Oracle swipes at AWS, Microsoft and Salesforce as cloud revenue hits $1bn

Cloud now makes up 11 per cent of Oracle's total revenue, hitting double digits for the first time

Oracle has laid down the gauntlet to Amazon Web Services (AWS), Microsoft and Salesforce after its quarterly cloud revenue hit $1bn for the first time.

For the three months ending 28 February 2017 Oracle posted a total revenue of $9.2bn (£7.5bn), up two per cent on the same period last year.

Total cloud revenue was up 62 per cent year on year to just under $1.2bn, taking cloud's contribution to Oracle's total revenue into double digits for the first time at 11 per cent.

On an earnings call, a transcript of which can be found on Seeking Alpha, Oracle co-CEO Safra Catz claimed that Oracle's cloud revenue will surpass its new software licensing revenue next year.

"Our pivot to the cloud is now clearly in full strength," she said. "We continue to see outside growth rates in our cloud business, especially when compared with our key competitors who are all seeing slowing growth.

"More importantly, the increase in revenue from our cloud business has overtaken new software licence business decline on an annual basis.

"Next year I expect our cloud revenue will be larger than our new software licence revenue."

TechMarketView analyst Angela Eager said in a blog post that while Oracle's cloud growth looks promising, it still has some way to go to reach the likes of AWS.

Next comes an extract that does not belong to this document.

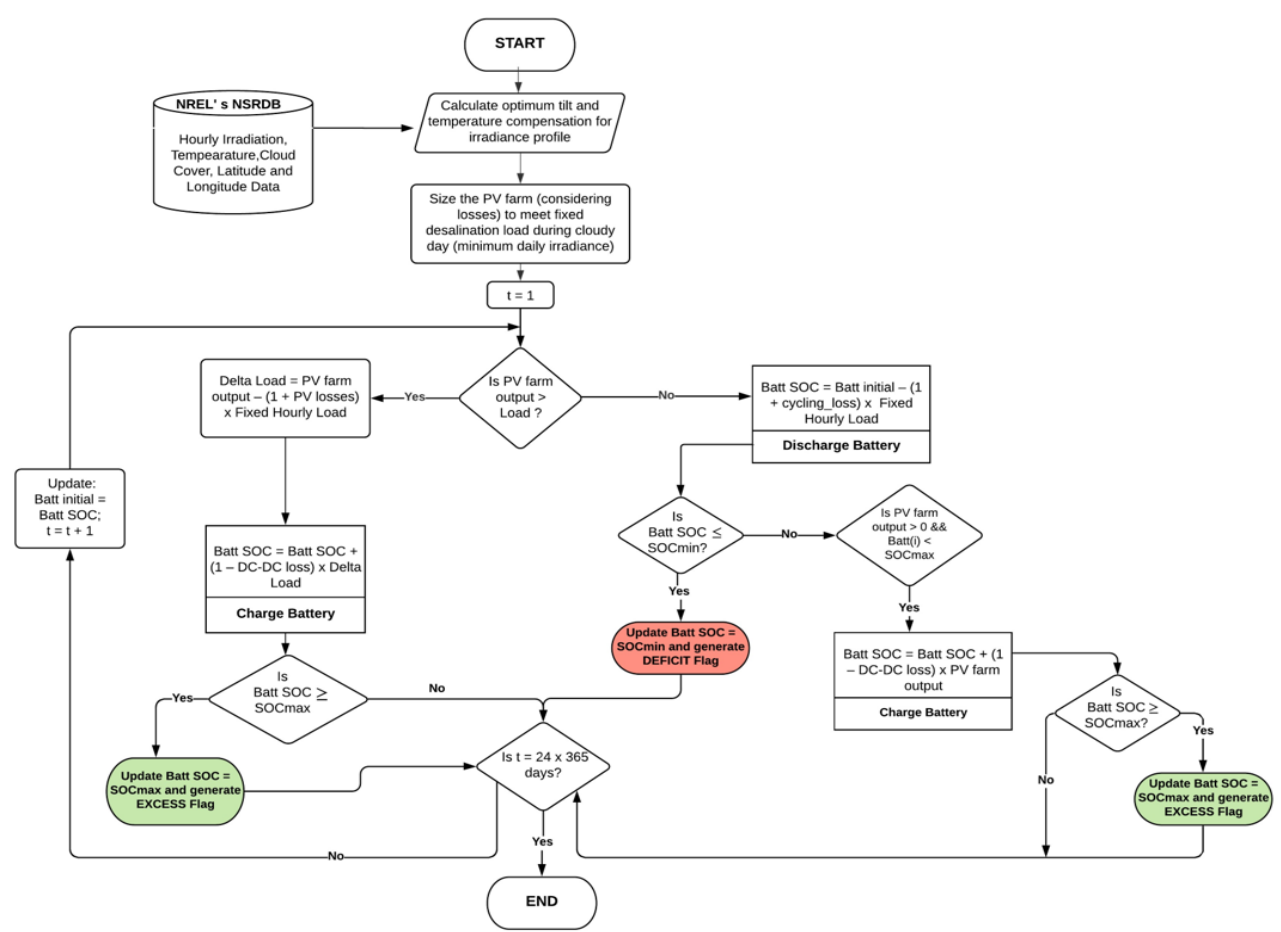
Figure 10. Flowchart for desalination system operation. In this figure, NREL and NSRDB represent National Renewable Energy Laboratory and National Solar Radiation Database respectively.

"[Oracle chairman] Larry Ellison makes much of Oracle's desire to challenge Amazon Web Services in IaaS [infrastructure as a service] - at the moment it is long-range gazing at AWS' $3.5bn revenue from its latest quarter," she said.

"There is no doubt that Oracle is continuing to make cloud progress from a technology and a customer adoption perspective, but there are a couple of items of note.

"Q3 SaaS/PaaS [software as-a-service/platform as-a-service] revenue was boosted by the NetSuite contribution and Saas/PaaS growth was slightly down on the 81 per cent growth of Q2. The IaaS business - that is being signposted to eventually be Oracle's largest and fastest-growing cloud segment - is a long way from proving itself.

"When commenting on Oracle's Q217 results, we questioned whether it had bottomed out on its cloud transition; a quarter on and we think it has."

Sticking it to the competition

Senior Oracle executives were bullish when speaking of their completion in the cloud space, claiming to be cheaper than AWS and on course to surpass Salesforce's cloud revenue.

"We have hundreds of thousands of database customers and we have millions and millions of applications that run on the Oracle database," Ellison said.

"Most of those databases and most of those customers will move most of their databases and most of these workloads to the cloud. Right now we have a huge technology lead over both Amazon and Azure with our new generation-two IaaS.

"Generation two of Oracle's IaaS cloud now has the ability to run customers' largest databases, something that is impossible to do using AWS. Amazon can only run relatively small Oracle databases in their cloud.

"Many Oracle workloads now run 10 times faster in the Oracle cloud versus the Amazon cloud [and] it also costs less to run Oracle workloads in the Oracle cloud than the Amazon cloud."

Co-CEO Mark Hurd said the vendor's cloud progress has left it hot on the tail of Salesforce, which reported revenue figures that were below expectations at the end of February.

"Over the last year, we sold more new SaaS and PaaS than Salesforce.com, and we're growing more than three times faster," said Hurd. "If these trends continue - where we are selling more SaaS and PaaS in absolute dollars and growing dramatically faster - it's just a matter of when we catch and pass Salesforce.com in total cloud revenue."